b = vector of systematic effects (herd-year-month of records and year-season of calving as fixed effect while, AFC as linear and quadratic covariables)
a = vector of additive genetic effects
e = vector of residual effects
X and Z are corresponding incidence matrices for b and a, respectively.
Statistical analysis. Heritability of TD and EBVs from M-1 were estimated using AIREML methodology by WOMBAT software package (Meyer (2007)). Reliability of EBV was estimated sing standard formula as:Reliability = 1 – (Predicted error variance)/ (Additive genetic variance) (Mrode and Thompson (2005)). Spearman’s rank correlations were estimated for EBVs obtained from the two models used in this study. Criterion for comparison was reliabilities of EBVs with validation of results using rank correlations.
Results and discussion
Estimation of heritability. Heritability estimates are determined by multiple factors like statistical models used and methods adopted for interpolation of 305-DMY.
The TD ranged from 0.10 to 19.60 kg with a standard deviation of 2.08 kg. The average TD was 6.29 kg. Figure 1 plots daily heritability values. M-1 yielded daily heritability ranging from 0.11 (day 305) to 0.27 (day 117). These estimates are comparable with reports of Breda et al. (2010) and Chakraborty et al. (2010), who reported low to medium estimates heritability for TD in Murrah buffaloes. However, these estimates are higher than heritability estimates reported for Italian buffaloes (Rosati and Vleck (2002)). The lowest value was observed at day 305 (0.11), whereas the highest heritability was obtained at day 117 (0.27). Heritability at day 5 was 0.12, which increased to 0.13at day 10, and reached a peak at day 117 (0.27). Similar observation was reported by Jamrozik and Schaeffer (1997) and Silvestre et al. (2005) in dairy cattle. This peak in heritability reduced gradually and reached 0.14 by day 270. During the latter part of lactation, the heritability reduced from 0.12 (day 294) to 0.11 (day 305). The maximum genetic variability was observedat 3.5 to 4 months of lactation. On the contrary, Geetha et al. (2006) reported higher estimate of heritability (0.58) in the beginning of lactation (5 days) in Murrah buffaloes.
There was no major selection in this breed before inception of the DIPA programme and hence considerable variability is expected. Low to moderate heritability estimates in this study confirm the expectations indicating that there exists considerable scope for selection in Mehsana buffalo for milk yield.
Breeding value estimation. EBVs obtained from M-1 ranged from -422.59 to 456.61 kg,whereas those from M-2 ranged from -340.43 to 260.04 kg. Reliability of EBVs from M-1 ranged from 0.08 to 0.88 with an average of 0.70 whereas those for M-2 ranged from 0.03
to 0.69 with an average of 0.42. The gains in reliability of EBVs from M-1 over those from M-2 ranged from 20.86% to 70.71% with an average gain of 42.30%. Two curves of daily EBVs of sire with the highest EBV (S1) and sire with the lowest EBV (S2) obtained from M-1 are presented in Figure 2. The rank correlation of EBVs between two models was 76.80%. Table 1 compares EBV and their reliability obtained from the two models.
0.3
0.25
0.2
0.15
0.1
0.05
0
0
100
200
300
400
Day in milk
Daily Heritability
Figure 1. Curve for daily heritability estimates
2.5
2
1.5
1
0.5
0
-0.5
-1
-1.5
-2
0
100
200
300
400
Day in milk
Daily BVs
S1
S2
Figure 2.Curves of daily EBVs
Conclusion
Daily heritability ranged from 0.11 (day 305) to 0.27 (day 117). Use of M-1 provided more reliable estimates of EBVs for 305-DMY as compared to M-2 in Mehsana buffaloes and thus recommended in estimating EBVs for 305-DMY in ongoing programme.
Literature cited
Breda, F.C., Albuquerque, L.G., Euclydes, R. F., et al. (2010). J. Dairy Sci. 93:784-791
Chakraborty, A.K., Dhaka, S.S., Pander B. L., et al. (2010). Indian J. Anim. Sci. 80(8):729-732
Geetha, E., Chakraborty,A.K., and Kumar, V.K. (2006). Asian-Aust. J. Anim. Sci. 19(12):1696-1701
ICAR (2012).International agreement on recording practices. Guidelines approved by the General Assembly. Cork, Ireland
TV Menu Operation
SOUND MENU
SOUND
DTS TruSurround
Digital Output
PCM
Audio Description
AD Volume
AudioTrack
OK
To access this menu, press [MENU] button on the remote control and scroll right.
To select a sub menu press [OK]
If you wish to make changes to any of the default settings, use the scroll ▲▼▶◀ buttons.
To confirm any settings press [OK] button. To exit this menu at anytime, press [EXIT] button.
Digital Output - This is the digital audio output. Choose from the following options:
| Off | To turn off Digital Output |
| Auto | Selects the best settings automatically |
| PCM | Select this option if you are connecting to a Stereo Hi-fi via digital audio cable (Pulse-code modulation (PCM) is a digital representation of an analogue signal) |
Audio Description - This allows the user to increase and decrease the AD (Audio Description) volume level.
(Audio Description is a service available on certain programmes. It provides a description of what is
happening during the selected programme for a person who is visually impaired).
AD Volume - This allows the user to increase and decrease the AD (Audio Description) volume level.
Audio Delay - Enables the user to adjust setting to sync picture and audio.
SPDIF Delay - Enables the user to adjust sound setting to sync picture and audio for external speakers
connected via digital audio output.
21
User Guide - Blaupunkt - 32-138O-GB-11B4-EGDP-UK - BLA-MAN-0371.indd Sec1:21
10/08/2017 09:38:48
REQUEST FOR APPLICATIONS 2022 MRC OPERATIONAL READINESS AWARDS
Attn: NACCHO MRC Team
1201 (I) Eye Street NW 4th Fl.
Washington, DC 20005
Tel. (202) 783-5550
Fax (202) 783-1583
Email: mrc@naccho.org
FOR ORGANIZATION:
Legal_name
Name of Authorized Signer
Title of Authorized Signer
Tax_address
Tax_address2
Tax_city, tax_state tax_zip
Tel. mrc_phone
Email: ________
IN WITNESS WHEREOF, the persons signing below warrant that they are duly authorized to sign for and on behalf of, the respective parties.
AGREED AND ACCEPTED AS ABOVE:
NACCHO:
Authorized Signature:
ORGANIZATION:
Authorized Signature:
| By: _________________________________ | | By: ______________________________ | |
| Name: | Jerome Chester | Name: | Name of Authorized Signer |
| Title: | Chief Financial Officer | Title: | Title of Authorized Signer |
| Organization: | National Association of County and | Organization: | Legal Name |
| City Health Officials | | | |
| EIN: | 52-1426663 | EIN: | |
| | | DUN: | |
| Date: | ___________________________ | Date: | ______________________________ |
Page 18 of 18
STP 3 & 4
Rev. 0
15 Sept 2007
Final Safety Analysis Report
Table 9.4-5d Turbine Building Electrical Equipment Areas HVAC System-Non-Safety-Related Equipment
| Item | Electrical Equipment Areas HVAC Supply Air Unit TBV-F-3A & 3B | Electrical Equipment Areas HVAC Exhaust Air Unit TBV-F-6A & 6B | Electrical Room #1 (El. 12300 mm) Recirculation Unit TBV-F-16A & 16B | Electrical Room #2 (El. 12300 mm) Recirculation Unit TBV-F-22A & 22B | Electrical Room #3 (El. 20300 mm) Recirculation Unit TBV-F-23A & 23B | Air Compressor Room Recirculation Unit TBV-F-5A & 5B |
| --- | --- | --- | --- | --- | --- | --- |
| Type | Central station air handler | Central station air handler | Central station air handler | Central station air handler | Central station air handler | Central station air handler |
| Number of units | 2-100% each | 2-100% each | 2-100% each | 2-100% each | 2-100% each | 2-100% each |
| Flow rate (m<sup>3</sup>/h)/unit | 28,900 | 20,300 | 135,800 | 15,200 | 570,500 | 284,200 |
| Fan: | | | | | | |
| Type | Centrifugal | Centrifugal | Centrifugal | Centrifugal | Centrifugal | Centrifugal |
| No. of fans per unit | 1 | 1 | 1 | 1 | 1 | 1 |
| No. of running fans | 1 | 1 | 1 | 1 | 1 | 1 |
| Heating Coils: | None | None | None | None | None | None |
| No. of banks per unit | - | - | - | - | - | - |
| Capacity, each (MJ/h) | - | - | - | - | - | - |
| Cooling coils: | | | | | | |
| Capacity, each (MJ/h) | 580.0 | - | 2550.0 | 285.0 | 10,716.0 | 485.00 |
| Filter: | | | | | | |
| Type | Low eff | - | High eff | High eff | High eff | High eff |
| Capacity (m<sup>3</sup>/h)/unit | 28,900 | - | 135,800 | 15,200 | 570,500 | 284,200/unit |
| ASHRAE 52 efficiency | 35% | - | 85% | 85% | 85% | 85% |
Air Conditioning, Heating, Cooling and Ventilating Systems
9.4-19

* ASSIGNMENT *
Lines from the top of the data above through the line containing "The TD ranged" must be repeated exactly. All other lines stay out.

* WRITTEN RESPONSE *
b = vector of systematic effects (herd-year-month of records and year-season of calving as fixed effect while, AFC as linear and quadratic covariables)
a = vector of additive genetic effects
e = vector of residual effects
X and Z are corresponding incidence matrices for b and a, respectively.
Statistical analysis. Heritability of TD and EBVs from M-1 were estimated using AIREML methodology by WOMBAT software package (Meyer (2007)). Reliability of EBV was estimated sing standard formula as:Reliability = 1 – (Predicted error variance)/ (Additive genetic variance) (Mrode and Thompson (2005)). Spearman’s rank correlations were estimated for EBVs obtained from the two models used in this study. Criterion for comparison was reliabilities of EBVs with validation of results using rank correlations.
Results and discussion
Estimation of heritability. Heritability estimates are determined by multiple factors like statistical models used and methods adopted for interpolation of 305-DMY.
The TD ranged from 0.10 to 19.60 kg with a standard deviation of 2.08 kg. The average TD was 6.29 kg. Figure 1 plots daily heritability values. M-1 yielded daily heritability ranging from 0.11 (day 305) to 0.27 (day 117). These estimates are comparable with reports of Breda et al. (2010) and Chakraborty et al. (2010), who reported low to medium estimates heritability for TD in Murrah buffaloes. However, these estimates are higher than heritability estimates reported for Italian buffaloes (Rosati and Vleck (2002)). The lowest value was observed at day 305 (0.11), whereas the highest heritability was obtained at day 117 (0.27). Heritability at day 5 was 0.12, which increased to 0.13at day 10, and reached a peak at day 117 (0.27). Similar observation was reported by Jamrozik and Schaeffer (1997) and Silvestre et al. (2005) in dairy cattle. This peak in heritability reduced gradually and reached 0.14 by day 270. During the latter part of lactation, the heritability reduced from 0.12 (day 294) to 0.11 (day 305). The maximum genetic variability was observedat 3.5 to 4 months of lactation. On the contrary, Geetha et al. (2006) reported higher estimate of heritability (0.58) in the beginning of lactation (5 days) in Murrah buffaloes.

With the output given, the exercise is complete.